Sirel sprach mit Norberto Latorre,
Finanzsekretär der UTHGRA und Vorsitzender
des Internationalen Komitees der
Berufsgruppe Hotel, Gaststätten, Catering
und Tourismus (HRCT) der IUL, der uns seine
Sicht dieses schweren Zwischenfalls
darlegte.
-Wie
begann der Protest am 4. Mai?
-Er
begann am Vormittag mit der Verteilung von
Flugblättern in Puerto Madero, einem
Stadtviertel von Buenos Aires mit
zahlreichen Restaurants und Hotels. Wir
haben uns vor dem Sheraton-Hotel versammelt,
da sich dieses Unternehmen als wichtigstes
5-Sterne-Hotel gegen die von uns geforderte
Lohnerhöhung stellt. Dort haben wir
friedlich demonstriert und dabei mit den
traditionellen Bombo-Trommeln und
Knallkörpern etwas Krach gemacht.

### AUFGABE
Wo versammelten sich die Protestierenden laut dem Textauszug über den Protest am 4. Mai?

### DATENSATZAUSZUG
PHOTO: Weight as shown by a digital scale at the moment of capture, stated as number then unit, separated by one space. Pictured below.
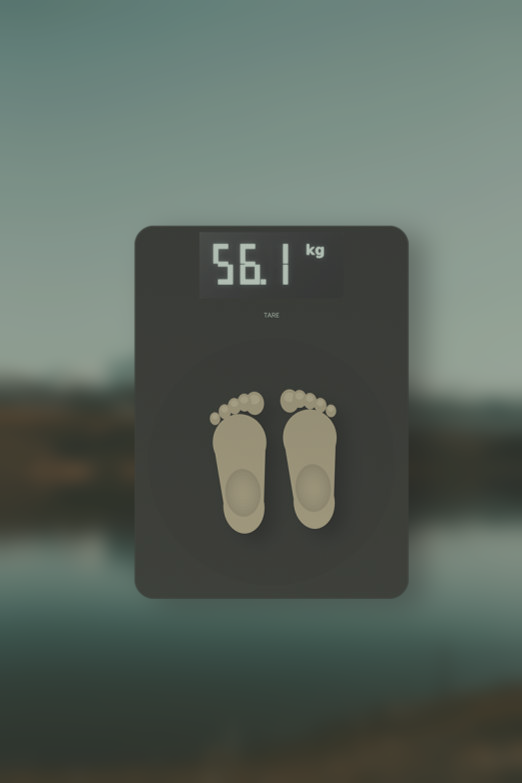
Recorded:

### LÖSUNG
Sie versammelten sich vor dem Sheraton-Hotel.